> _YOUR OBJECTIVE_
Look through the material below. Copy every line with the string "thời" in it.

—————

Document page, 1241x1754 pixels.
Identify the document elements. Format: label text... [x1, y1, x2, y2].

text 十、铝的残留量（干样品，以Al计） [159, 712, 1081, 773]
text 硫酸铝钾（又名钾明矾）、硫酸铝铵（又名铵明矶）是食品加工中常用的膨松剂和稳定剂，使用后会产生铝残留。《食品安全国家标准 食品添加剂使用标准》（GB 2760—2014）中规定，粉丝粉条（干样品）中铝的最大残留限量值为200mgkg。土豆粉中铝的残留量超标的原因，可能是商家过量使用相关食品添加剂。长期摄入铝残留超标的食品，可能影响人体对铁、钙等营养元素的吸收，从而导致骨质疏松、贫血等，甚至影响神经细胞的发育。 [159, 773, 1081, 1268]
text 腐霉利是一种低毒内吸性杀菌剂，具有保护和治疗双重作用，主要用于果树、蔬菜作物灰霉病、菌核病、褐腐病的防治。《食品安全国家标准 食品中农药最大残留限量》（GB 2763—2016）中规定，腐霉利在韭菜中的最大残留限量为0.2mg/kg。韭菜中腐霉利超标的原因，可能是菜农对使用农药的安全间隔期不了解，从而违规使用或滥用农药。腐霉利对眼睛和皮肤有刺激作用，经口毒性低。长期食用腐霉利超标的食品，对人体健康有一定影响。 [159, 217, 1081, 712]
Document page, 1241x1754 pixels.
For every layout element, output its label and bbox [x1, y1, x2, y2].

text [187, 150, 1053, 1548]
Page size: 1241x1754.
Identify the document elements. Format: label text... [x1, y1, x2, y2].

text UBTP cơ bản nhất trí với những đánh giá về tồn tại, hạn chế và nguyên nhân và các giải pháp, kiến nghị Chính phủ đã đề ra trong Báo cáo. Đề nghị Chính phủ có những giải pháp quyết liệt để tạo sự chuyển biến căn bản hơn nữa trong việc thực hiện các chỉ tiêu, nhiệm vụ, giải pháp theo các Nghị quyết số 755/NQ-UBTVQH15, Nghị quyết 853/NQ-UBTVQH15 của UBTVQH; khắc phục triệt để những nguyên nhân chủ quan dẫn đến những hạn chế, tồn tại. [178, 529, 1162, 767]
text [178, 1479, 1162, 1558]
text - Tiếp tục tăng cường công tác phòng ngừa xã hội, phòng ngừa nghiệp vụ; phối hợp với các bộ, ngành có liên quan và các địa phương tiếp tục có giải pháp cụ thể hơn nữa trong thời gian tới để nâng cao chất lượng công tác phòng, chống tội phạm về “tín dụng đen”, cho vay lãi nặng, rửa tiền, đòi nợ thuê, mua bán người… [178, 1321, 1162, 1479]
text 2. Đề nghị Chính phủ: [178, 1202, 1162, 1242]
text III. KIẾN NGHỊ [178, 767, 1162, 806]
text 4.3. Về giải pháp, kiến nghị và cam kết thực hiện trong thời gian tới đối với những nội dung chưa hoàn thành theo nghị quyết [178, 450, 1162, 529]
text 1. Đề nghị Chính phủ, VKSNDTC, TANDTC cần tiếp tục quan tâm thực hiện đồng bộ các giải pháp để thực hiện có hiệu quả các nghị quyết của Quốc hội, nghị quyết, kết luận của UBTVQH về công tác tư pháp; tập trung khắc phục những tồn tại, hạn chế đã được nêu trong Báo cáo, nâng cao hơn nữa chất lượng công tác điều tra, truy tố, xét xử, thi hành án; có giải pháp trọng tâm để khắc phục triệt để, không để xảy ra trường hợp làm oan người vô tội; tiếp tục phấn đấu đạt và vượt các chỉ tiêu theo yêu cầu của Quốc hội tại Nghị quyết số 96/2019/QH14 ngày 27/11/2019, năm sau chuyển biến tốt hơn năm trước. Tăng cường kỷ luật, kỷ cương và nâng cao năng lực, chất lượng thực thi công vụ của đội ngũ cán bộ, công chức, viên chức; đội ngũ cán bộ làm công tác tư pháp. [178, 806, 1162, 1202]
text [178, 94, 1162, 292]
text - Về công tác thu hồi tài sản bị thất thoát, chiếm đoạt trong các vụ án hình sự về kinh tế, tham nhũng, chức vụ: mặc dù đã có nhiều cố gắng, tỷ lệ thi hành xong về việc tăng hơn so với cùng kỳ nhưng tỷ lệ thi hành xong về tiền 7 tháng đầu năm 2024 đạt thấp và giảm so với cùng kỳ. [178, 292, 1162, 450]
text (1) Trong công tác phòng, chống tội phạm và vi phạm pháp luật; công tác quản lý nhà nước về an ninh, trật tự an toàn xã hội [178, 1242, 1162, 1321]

—————

> _ANSWER TO THIS PROBLEM_
text - Tiếp tục tăng cường công tác phòng ngừa xã hội, phòng ngừa nghiệp vụ; phối hợp với các bộ, ngành có liên quan và các địa phương tiếp tục có giải pháp cụ thể hơn nữa trong thời gian tới để nâng cao chất lượng công tác phòng, chống tội phạm về “tín dụng đen”, cho vay lãi nặng, rửa tiền, đòi nợ thuê, mua bán người… [178, 1321, 1162, 1479]
text 4.3. Về giải pháp, kiến nghị và cam kết thực hiện trong thời gian tới đối với những nội dung chưa hoàn thành theo nghị quyết [178, 450, 1162, 529]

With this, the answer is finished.